Back in his heyday he was known as Gabby Regan - a fast-talking politician who had honed his verbal skills as a sports promoter, radio sportscaster and labor lawyer in Nova Scotia during the late 1950s. Last week, though, it was a subdued Gerald Regan who sat with his wife of 38 years and two of their six children in a backlogged Bedford, N.S., provincial courtroom amidst the alleged drug dealers, shoplifters and other petty criminals waiting to be arraigned. But there was nothing trivial about the charges he faced: the former Liberal premier of Nova Scotia and onetime federal cabinet minister listened as a court official read out 16 sex-related offences, including rape, statutory rape and abduction, some of them dating back almost 40 years. Only when he stood outside the courtroom with his lawyer, Edward Greenspan, did a hint of the old confidence reappear. "My reaction is one of anger," Regan told reporters. "I am not guilty of these charges. I have no doubt whatsoever that I would not be facing charges under these ancient allegations if I had not been in public life."
That argument, in fact, seemed to foreshadow the defence that Greenspan, a highly respected Toronto-based lawyer, is expected to weave throughout the case. Both inside and outside the courtroom, Greenspan maintained that the Nova Scotia rcmp had gone to extreme lengths to prosecute his high-profile client simply because of who he is. Without a doubt, it was no normal police investigation. On Oct. 27, 1993, the rcmp took the unusual step of issuing a news release announcing that they had been looking into accusations of sexual assault against the ex-politician. In the end, a 20-month investigation involved 350 interviews in Canada and the United States. The alleged offences span a 22-year period - ending in 1978, the same year Regan left the premier's office - and involve 11 different women.
Regan - who was premier of Nova Scotia from 1970 to 1978 and then served in the Liberal cabinets of Pierre Trudeau from 1980 to 1984 - has been the target of similar allegations before. The 67-year-old businessman and lobbyist, who currently sits on several corporate boards, launched a libel suit against the CBC over stories carried in March, 1994, on a Halifax supper-hour television newscast and on the nationally televised current affairs program the 5th estate that dealt with the rcmp investigation and allegations against him. He is also suing Frank, the satirical biweekly magazine, for similar accusations contained in a November, 1993, story.
But last week, Greenspan, described by one local broadcaster as a "legal kick boxer," struck back with charges that the media and rcmp had joined together to build a case against his client. And he also called for an independent judicial probe into the way the police investigation was conducted (that decision, ironically, will be left to Nova Scotia Justice Minister Bill Gillis, a former minister in Regan's cabinet). "This is not a case of complainants coming forward," Greenspan told reporters. "This is a case of police going out, asking certain types of questions, ruining this man's reputation."
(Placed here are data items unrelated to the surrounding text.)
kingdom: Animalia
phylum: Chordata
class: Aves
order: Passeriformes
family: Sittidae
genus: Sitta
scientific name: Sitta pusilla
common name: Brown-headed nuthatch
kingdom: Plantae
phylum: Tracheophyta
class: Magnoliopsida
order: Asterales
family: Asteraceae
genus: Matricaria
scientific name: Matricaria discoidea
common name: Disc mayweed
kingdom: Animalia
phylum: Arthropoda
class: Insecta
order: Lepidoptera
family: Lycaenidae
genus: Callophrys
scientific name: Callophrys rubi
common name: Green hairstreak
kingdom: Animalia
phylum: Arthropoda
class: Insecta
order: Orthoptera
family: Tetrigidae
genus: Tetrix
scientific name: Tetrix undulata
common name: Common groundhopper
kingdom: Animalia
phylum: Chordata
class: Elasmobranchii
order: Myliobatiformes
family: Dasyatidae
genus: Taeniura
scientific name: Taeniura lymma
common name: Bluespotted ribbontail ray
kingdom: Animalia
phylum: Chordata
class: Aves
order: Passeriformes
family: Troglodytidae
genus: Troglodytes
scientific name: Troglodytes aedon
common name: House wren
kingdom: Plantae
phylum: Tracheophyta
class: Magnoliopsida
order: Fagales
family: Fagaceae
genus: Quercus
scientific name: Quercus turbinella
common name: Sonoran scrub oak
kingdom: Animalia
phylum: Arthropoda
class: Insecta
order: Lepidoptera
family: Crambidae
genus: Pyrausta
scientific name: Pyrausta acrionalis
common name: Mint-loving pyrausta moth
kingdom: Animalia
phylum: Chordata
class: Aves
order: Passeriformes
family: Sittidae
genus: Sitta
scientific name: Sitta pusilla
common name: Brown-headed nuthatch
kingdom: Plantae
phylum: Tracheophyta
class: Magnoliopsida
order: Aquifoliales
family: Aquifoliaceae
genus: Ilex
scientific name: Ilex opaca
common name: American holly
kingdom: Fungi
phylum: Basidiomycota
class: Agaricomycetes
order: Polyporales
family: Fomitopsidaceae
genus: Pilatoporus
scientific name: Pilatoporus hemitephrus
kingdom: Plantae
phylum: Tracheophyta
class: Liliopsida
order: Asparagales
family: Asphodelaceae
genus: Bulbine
If last week is any indication, sparks will fly as the case proceeds. Regan's appearance was supposed to take just five minutes, but quickly degenerated into an hour of verbal sparring between Greenspan, the imported hot-shot who has successfully defended a number of high-profile Nova Scotia clients, and Susan Potts, the province's homegrown director of sexual assault prosecutions. Greenspan objected loudly to her request for a ban on publication of the names of all 11 women, arguing that at least two of them had given up that privilege when they appeared on the 5th estate, using their own names. Judge Ross Archibald agreed to a temporary ban, but Greenspan will address the issue again on May 30 when Regan returns to court to make a plea. Greenspan also ridiculed Potts's unsuccessful request to have Regan surrender his passport and supply a travel itinerary to the court, saying that his client is "too old to run, too well-known to hide." And when Green-span theatrically warned Potts that the trial will be her "nightmare," she coolly reminded him that "there is a code of conduct in this province" under which his comments would be considered "unbecoming."
Throughout most of the proceedings Regan looked composed but weary. Small wonder. As David Swick, a columnist in the Halifax Daily News, wrote: "After a supremely successful life in the public eye, the best he can hope for now is to be found not guilty, pay hundreds of thousands of dollars in lawyers' fees, and return to some semblance of a normal life."
First, though, comes the trial when his actions as long as 38 years ago will be placed under the microscope. Regan, actually, is not the first Nova Scotia premier to come under a legal cloud. His Tory successor, the avuncular John Buchanan, was the subject of a police investigation for allegedly secretly receiving money from a private trust. Although he was never charged, Buchanan's political reputation was damaged by the allegations. Now, at the very least, Regan seems certain to suffer the same fate.